Former Flint Mayor Terry Renshaw: “We never thought that we would see this day” after Shrewsbury 24’s convictions overturned
“We never thought that we would see this day,” a former Mayor of Flint has said after the Court of Appeal overturned the convictions of the so called Shrewsbury 24.
Terry Renshaw was one of 24 men arrested and charged with over 200 offences including unlawful assembly, affray, intimidation and conspiracy to intimidate, five months after the ending of a bitter strike in the 1970’s.
Following a series of trials, six of the pickets – including The Royle Family star Ricky Tomlinson – were sent to prison, with the remainder receiving non-custodial sentences.
The pickets have been fighting to secure justice ever since.
Lawyers for 14 of the group argued successfully that their trials in 1973 and 1974 were unfair because original witness statements had been destroyed by the police – a fact withheld at the time from those convicted.
Speaking on behalf of all the pickets, Terry Renshaw said: “We never thought that we would see this day, when this miscarriage of justice was overturned.”
“The Court of Appeal has acknowledged that we did not receive a fair trial.”
“The police and the prosecuting authorities used every trick in the book to secure guilty verdicts even if it meant trampling over our rights and manipulating the evidence.”
“On behalf of all the pickets I would like to pay tribute to the Shrewsbury 24 Campaign, without whom we would never have achieved this victory.”
“In particular we owe a great debt to our Researcher, Eileen Turnbull, for working tirelessly to obtain the crucial evidence that got our case to the Court of Appeal and brought about our victory.”
Announcing the decision at the Royal Courts of Justice in London, Lord Justice Fulford said: “These 14 appeals against conviction are allowed across the three trials and on every extant count which the 14 appellants faced.”
“We salute the heroic men and their families and their enormous courage in taking on the apparatus of the state in order to clear their names.

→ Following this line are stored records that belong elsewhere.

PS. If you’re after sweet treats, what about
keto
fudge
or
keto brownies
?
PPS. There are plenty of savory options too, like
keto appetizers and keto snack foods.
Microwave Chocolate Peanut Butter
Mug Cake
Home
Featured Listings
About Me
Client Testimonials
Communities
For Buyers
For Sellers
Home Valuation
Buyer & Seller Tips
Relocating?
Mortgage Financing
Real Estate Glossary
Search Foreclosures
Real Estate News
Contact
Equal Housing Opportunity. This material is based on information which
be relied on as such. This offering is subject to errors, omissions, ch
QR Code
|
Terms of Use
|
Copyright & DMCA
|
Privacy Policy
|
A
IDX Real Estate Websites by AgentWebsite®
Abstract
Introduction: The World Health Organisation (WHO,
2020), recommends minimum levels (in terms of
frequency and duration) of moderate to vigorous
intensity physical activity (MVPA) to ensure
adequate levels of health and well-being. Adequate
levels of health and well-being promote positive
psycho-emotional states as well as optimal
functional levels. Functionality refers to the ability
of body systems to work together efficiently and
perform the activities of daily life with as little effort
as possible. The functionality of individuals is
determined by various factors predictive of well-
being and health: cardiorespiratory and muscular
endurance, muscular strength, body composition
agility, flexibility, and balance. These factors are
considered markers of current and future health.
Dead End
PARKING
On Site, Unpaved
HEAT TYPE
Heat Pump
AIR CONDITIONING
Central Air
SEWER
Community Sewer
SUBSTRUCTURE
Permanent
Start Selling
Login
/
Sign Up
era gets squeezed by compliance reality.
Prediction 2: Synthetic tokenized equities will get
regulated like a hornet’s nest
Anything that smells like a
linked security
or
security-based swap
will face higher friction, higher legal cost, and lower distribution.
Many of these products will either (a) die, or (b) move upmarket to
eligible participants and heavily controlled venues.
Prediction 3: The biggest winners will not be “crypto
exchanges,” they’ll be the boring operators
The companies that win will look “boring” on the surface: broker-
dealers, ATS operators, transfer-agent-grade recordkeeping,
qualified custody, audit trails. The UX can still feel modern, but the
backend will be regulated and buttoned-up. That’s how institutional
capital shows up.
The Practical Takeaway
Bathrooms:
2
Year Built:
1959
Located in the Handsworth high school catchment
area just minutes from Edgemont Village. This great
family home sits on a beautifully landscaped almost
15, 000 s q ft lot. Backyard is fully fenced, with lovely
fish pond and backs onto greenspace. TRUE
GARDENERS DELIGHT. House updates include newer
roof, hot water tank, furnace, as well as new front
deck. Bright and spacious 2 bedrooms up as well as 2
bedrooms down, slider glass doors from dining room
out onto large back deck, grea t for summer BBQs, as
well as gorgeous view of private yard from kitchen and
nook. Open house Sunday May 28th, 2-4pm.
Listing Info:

History will rightly record their heroism.”
“I send my very best wishes to my good friend Ricky Tomlinson, who can take enormous pride from today’s ruling, and my thoughts today are with Dessie Warren, who sadly did not live to see justice delivered, and his family who fought on in his name.”
“It is also a landmark day in trade union history. For nearly 50 years this group of workers have been defending themselves against deep, criminal injustices perpetrated by the state. Finally, the truth has been heard and justice has been done. ”
“On behalf of Unite I want to pay tribute to their determination and to the Shrewsbury 24 Campaign, without whose work and commitment this victory for them and the working class would not have been possible.”
“However, this day must also be marked with sadness, sadness for those who have not lived to see justice secured.”
“Not only should the pickets never have been convicted, but the failure to overturn such clearly wrongful convictions for so long, casts a dark stain on society.”
“It is vital that this miscarriage of justice is never forgotten. The pickets were victims of the state whose agencies, including the police, the judiciary and the intelligence services, conspired to make an example of ordinary trade unionists simply campaigning for better pay and safer working conditions for all building workers.”
“The full details of who was involved in these trumped up charges remain shrouded in mystery and it is critical that the government papers from the time are finally published.”
“It is essential that such state sponsored injustice is never allowed to happen again and that is particularly critical in the context of the present government which is intent on limiting the right to protest.”
“In the light of Norman Tebbit’s recent admissions, this verdict has ramifications for every person interested in freedom and human rights.”